▶ [SUPPLIED PASSAGE]:
* * * *

A UM Doctoral Candidate Is Working to Improve Bird Identification
Christian Dupree is a PhD candidate in the Wildlife Biology program, helping to make avian observation more accurate and reliable by “building a competent, visual-based AI bird observer for the field, especially in places [they] can’t or don’t survey often” due to environmental limitations.
Reliance on human observers presents challenges because people hear and see birds through their own observational biases. For example, birds have many calls, and it is difficult to tell how many birds of the same species may be calling at once. Visual identification also presents challenges. Birds can be easily mistaken as having been counted or missed if they move. Incorrect bird counts have serious implications for conservation because land managers rely on this data to make decisions.
To help solve this problem, Christian Dupree has been working with Professor Victoria Dreitz on developing an “iterative AI-training workflow” to improve accuracy in bird identification, developing innovations that reduce misclassification by mimicking “double observer and distance-based detection” using multiple cameras. In the field, they use 180-degree cameras, cameras on elevated posts, and cameras set up so that no two cameras can capture the same bird.
Computer vision helps sort through the collected data and ID bird species, counting whether birds are present or not present and how many. Christian must then assess the AI’s success in identification, correcting it and providing additional training.

* * * *

Stored items:
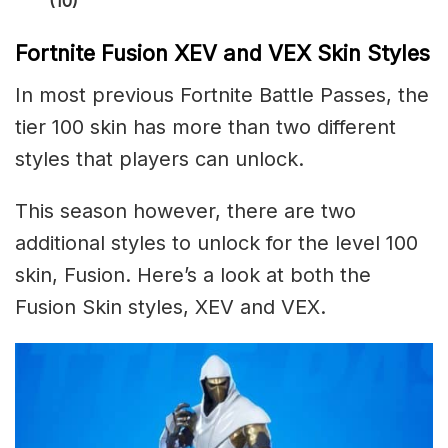
(10)
Fortnite Fusion XEV and VEX Skin Styles
In most previous Fortnite Battle Passes, the
tier 100 skin has more than two different
styles that players can unlock.
This season however, there are two
additional styles to unlock for the level 100
skin, Fusion. Here’s a look at both the
Fusion Skin styles, XEV and VEX.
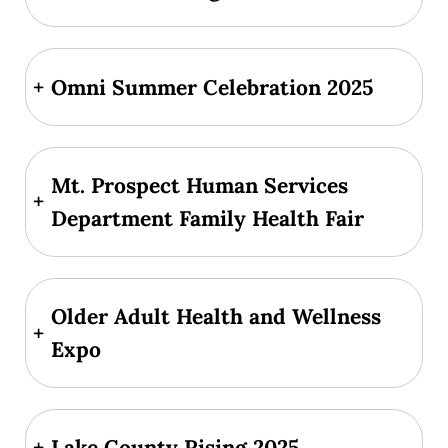
+
Omni Summer Celebration 2025
Mt. Prospect Human Services
+
Department Family Health Fair
Older Adult Health and Wellness
+
Expo
+
Lake County Rising 2025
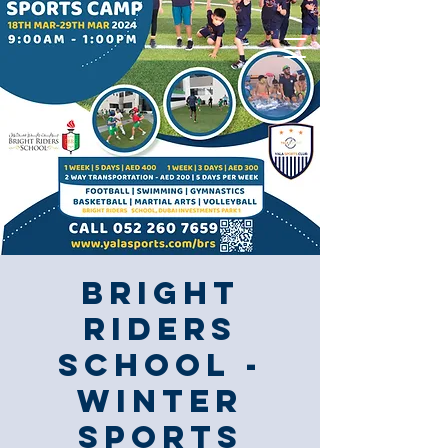
Bright
Riders
School -
Winter
Sports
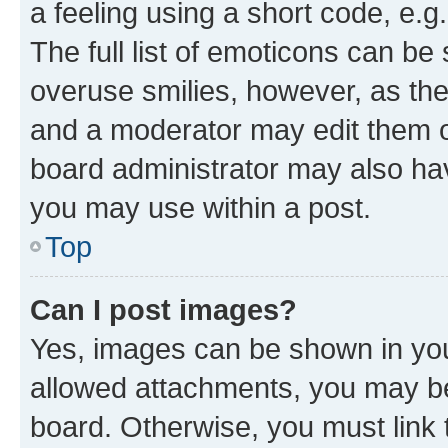
a feeling using a short code, e.g
The full list of emoticons can be 
overuse smilies, however, as th
and a moderator may edit them o
board administrator may also hav
you may use within a post.
Top
Can I post images?
Yes, images can be shown in your
allowed attachments, you may be
board. Otherwise, you must link 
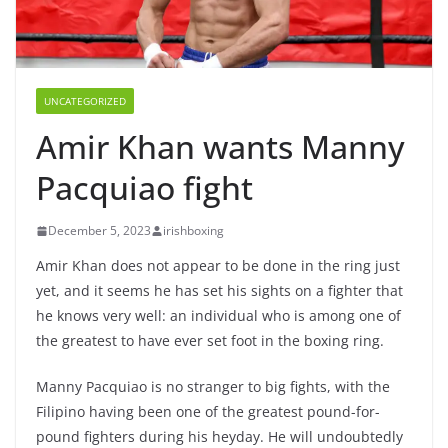
UNCATEGORIZED
Amir Khan wants Manny
Pacquiao fight
December 5, 2023
irishboxing
Amir Khan does not appear to be done in the ring just
yet, and it seems he has set his sights on a fighter that
he knows very well: an individual who is among one of
the greatest to have ever set foot in the boxing ring.
Manny Pacquiao is no stranger to big fights, with the
Filipino having been one of the greatest pound-for-
pound fighters during his heyday. He will undoubtedly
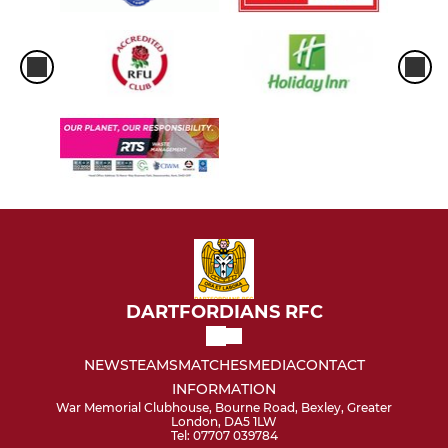
DARTFORDIANS RFC
NEWS
TEAMS
MATCHES
MEDIA
CONTACT
INFORMATION
War Memorial Clubhouse, Bourne Road, Bexley, Greater
London, DA5 1LW
Tel: 07707 039784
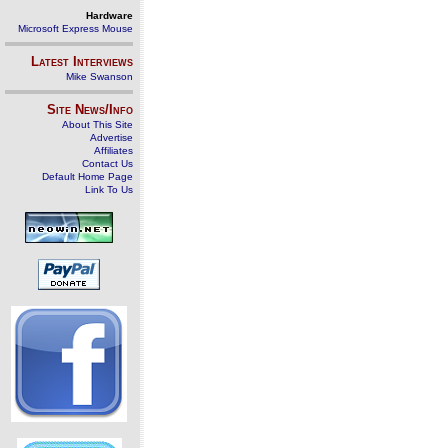
Hardware
Microsoft Express Mouse
Latest Interviews
Mike Swanson
Site News/Info
About This Site
Advertise
Affiliates
Contact Us
Default Home Page
Link To Us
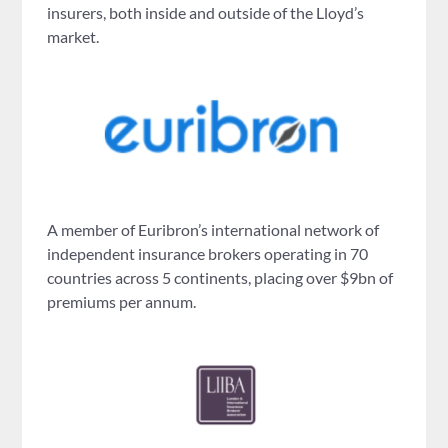
insurers, both inside and outside of the Lloyd’s
market.
A member of Euribron’s international network of
independent insurance brokers operating in 70
countries across 5 continents, placing over $9bn of
premiums per annum.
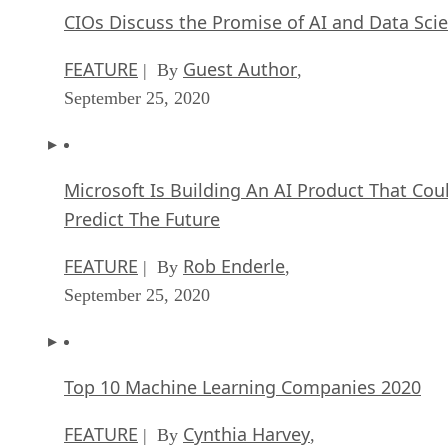
CIOs Discuss the Promise of AI and Data Sci
FEATURE
Guest Author
| By
,
September 25, 2020
Microsoft Is Building An AI Product That Cou
Predict The Future
FEATURE
Rob Enderle
| By
,
September 25, 2020
Top 10 Machine Learning Companies 2020
FEATURE
Cynthia Harvey
| By
,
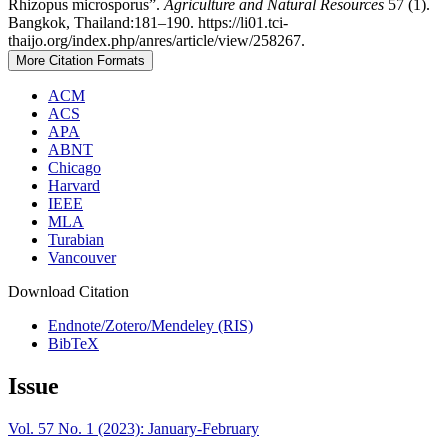
Rhizopus microsporus”.
Agriculture and Natural Resources
57 (1).
Bangkok, Thailand:181–190. https://li01.tci-
thaijo.org/index.php/anres/article/view/258267.
More Citation Formats
ACM
ACS
APA
ABNT
Chicago
Harvard
IEEE
MLA
Turabian
Vancouver
Download Citation
Endnote/Zotero/Mendeley (RIS)
BibTeX
Issue
Vol. 57 No. 1 (2023): January-February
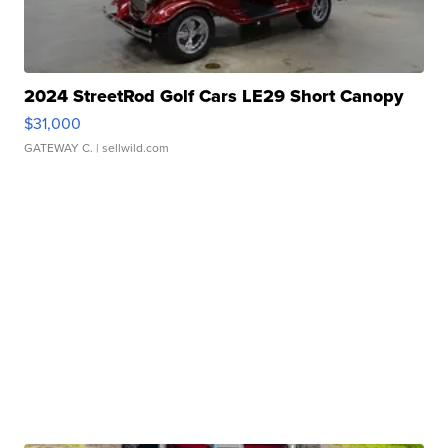
2024 StreetRod Golf Cars LE29 Short Canopy
$31,000
GATEWAY C.
| sellwild.com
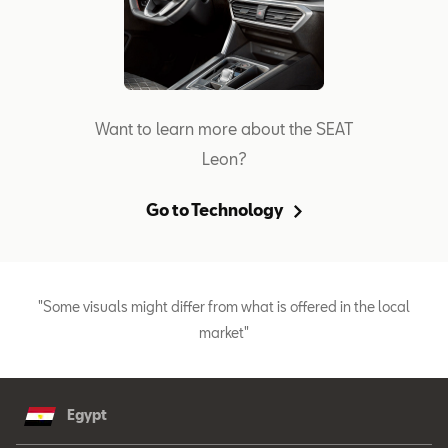
Want to learn more about the SEAT
Leon?
Go to Technology
"Some visuals might differ from what is offered in the local
market"
Egypt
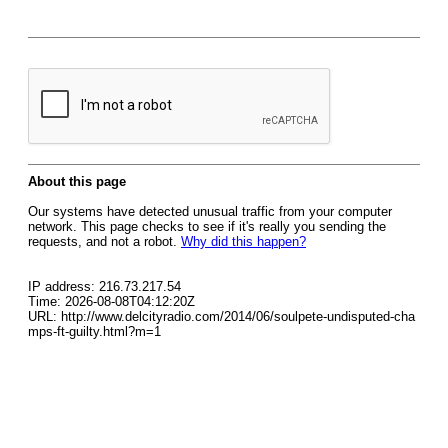
About this page
Our systems have detected unusual traffic from your computer
network. This page checks to see if it's really you sending the
requests, and not a robot.
Why did this happen?
IP address: 216.73.217.54
Time: 2026-08-08T04:12:20Z
URL: http://www.delcityradio.com/2014/06/soulpete-undisputed-cha
mps-ft-guilty.html?m=1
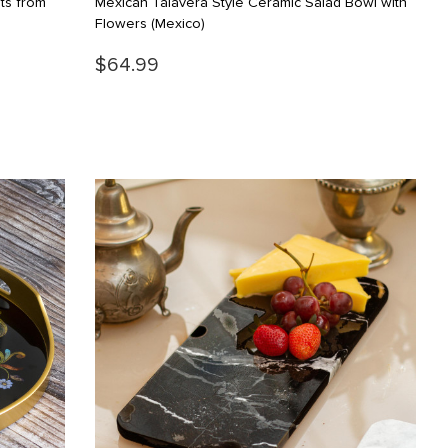
ts from
Mexican Talavera Style Ceramic Salad Bowl with
Flowers
(Mexico)
$64.99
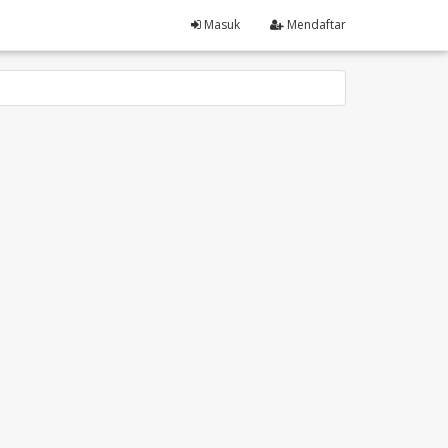
Masuk
Mendaftar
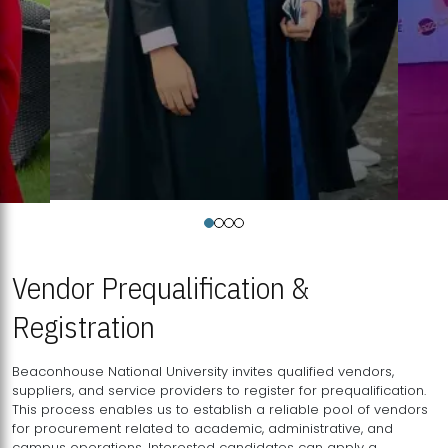
Vendor Prequalification &
Registration
Beaconhouse National University invites qualified vendors,
suppliers, and service providers to register for prequalification.
This process enables us to establish a reliable pool of vendors
for procurement related to academic, administrative, and
campus operations. Interested candidates can apply a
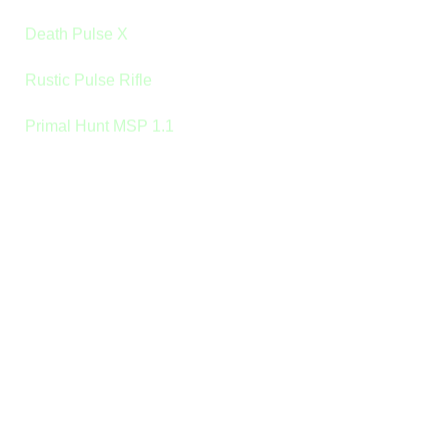
Death Pulse X
Rustic Pulse Rifle
Primal Hunt MSP 1.1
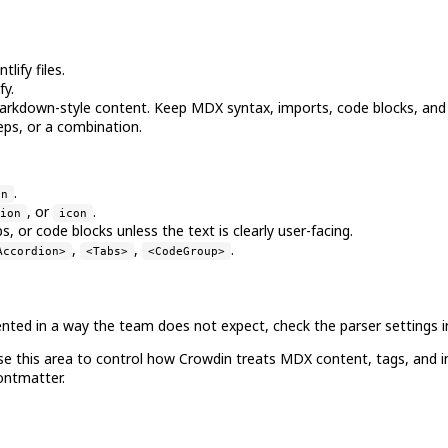
lify files.
fy.
rkdown-style content. Keep MDX syntax, imports, code blocks, and
eps, or a combination.
.
on
, or
.
ion
icon
 or code blocks unless the text is clearly user-facing.
,
,
.
Accordion>
<Tabs>
<CodeGroup>
mented in a way the team does not expect, check the parser settings i
Use this area to control how Crowdin treats MDX content, tags, and inl
ontmatter.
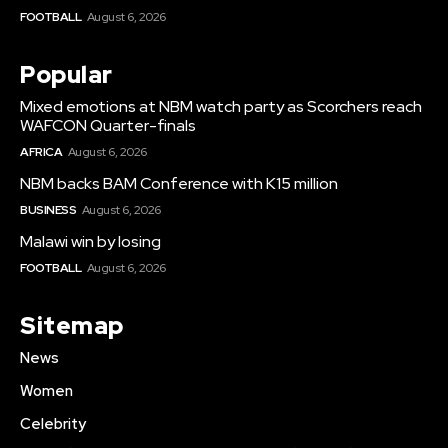
FOOTBALL
August 6, 2026
Popular
Mixed emotions at NBM watch party as Scorchers reach
WAFCON Quarter-finals
AFRICA
August 6, 2026
NBM backs BAM Conference with K15 million
BUSINESS
August 6, 2026
Malawi win by losing
FOOTBALL
August 6, 2026
Sitemap
News
Women
Celebrity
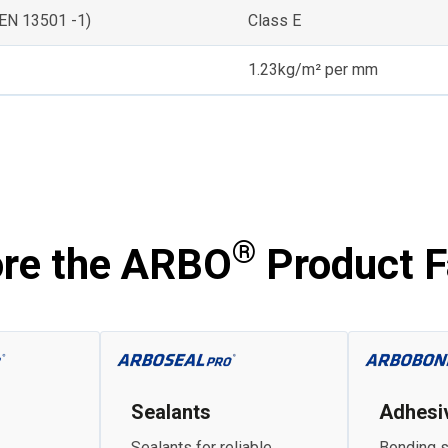
(EN 13501 -1)
Class E
1.23kg/m² per mm
®
ore the ARBO
Product F
Sealants
Adhesi
Sealants for reliable
Bonding s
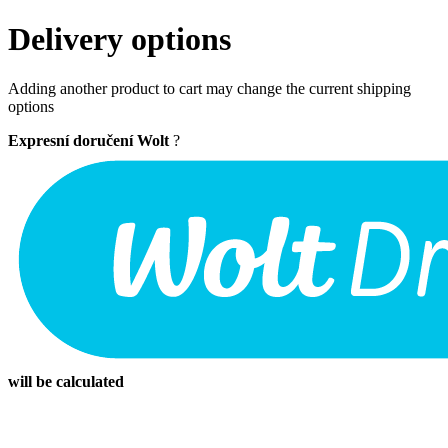
Delivery options
Adding another product to cart may change the current shipping
options
Expresní doručení Wolt
?
will be calculated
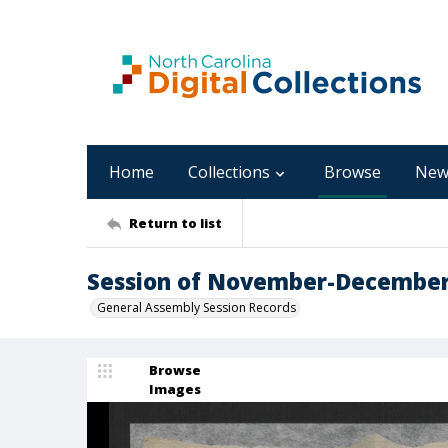
Home
Collections
Browse
New
Return to list
Session of November-Decembe
General Assembly Session Records
Browse
Images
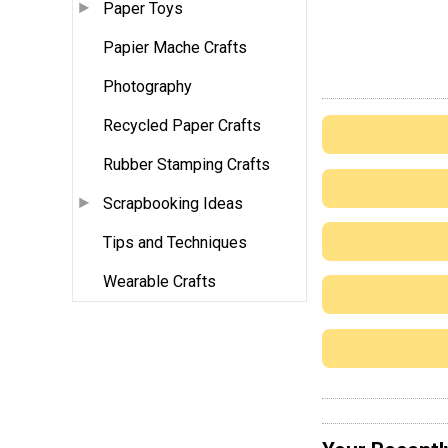
Paper Toys
Papier Mache Crafts
Photography
Recycled Paper Crafts
Rubber Stamping Crafts
Scrapbooking Ideas
Tips and Techniques
Wearable Crafts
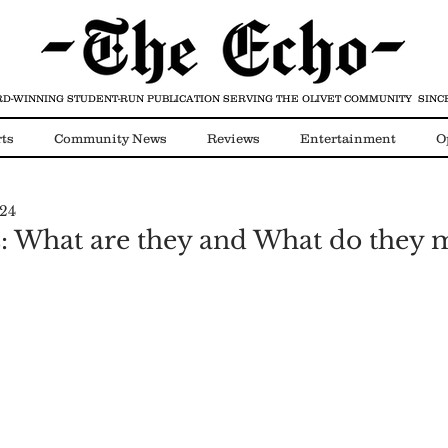
D-WINNING STUDENT-RUN PUBLICATION
SERVING THE OLIVET COMMUNITY SINCE
ts
Community News
Reviews
Entertainment
O
024
Video
COVID-19
s: What are they and What do they 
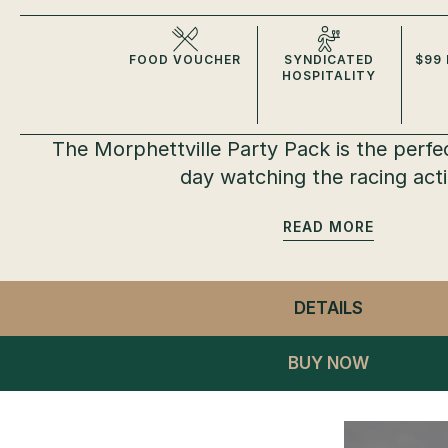
FOOD VOUCHER
SYNDICATED
$99 
HOSPITALITY
The Morphettville Party Pack is the perfe
day watching the racing act
READ
DETAILS
- MORPHE
BUY NOW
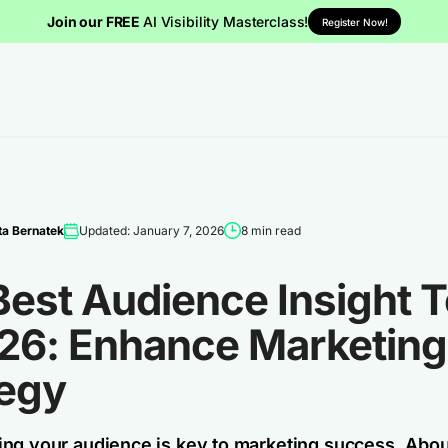
Join our FREE
AI Visibility Masterclass!
Register Now!
a Bernatek
Updated: January 7, 2026
8 min read
est Audience Insight T
026: Enhance Marketing
tegy
ng your audience is key to marketing success. Abo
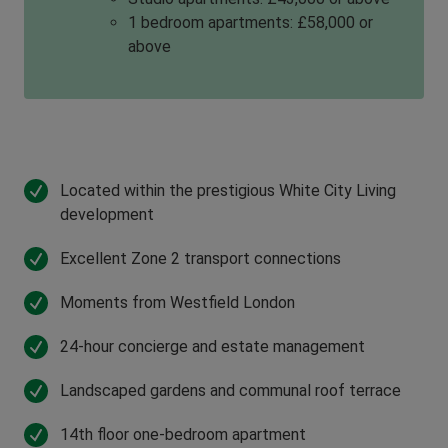
1 bedroom apartments: £58,000 or
above
Located within the prestigious White City Living
development
Excellent Zone 2 transport connections
Moments from Westfield London
24-hour concierge and estate management
Landscaped gardens and communal roof terrace
14th floor one-bedroom apartment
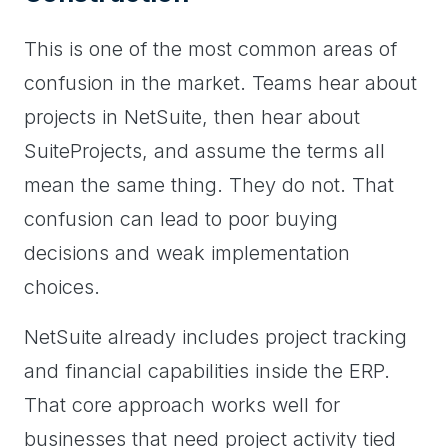
This is one of the most common areas of
confusion in the market. Teams hear about
projects in NetSuite, then hear about
SuiteProjects, and assume the terms all
mean the same thing. They do not. That
confusion can lead to poor buying
decisions and weak implementation
choices.
NetSuite already includes project tracking
and financial capabilities inside the ERP.
That core approach works well for
businesses that need project activity tied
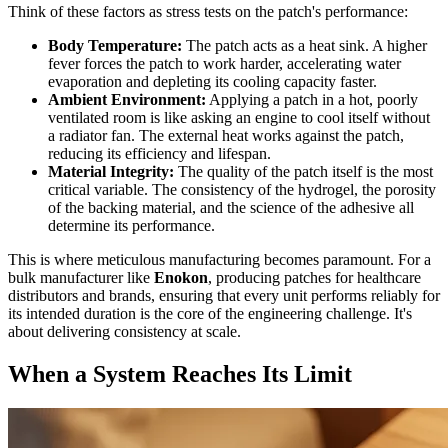
Think of these factors as stress tests on the patch's performance:
Body Temperature:
The patch acts as a heat sink. A higher
fever forces the patch to work harder, accelerating water
evaporation and depleting its cooling capacity faster.
Ambient Environment:
Applying a patch in a hot, poorly
ventilated room is like asking an engine to cool itself without
a radiator fan. The external heat works against the patch,
reducing its efficiency and lifespan.
Material Integrity:
The quality of the patch itself is the most
critical variable. The consistency of the hydrogel, the porosity
of the backing material, and the science of the adhesive all
determine its performance.
This is where meticulous manufacturing becomes paramount. For a
bulk manufacturer like
Enokon
, producing patches for healthcare
distributors and brands, ensuring that every unit performs reliably for
its intended duration is the core of the engineering challenge. It's
about delivering consistency at scale.
When a System Reaches Its Limit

* * * *

▶ [WHAT TO WORK ON]:
Extend the article on Christian Dupree's AI bird-identification work, starting right after its last paragraph.

▶ [OUTPUT FOR THIS TASK]:
The goal is to create a consistent AI observer whose error is measurable to improve consistency in bird counts. Improved consistency means that researchers can more accurately estimate bird populations to assist with conservation decisions.
Christian’s path to developing AI to improve bird identification began during his six-year career in the Air Force. He met a game warden on the base and liked the work. When he got to UM, he earned his BS in Wildlife Biology and considered becoming a game warden himself but was drawn to research. That’s when he began working for Dr. Paul Lukacs in Wildlife Biology, manually sorting through camera trap data and “experimenting with machine learning algorithms...to solve smaller workflow problems." That eventually led him to the Avian Science Center, directed by Dr. Victoria Dreitz.
Christian will graduate with his PhD in Fall, 2029.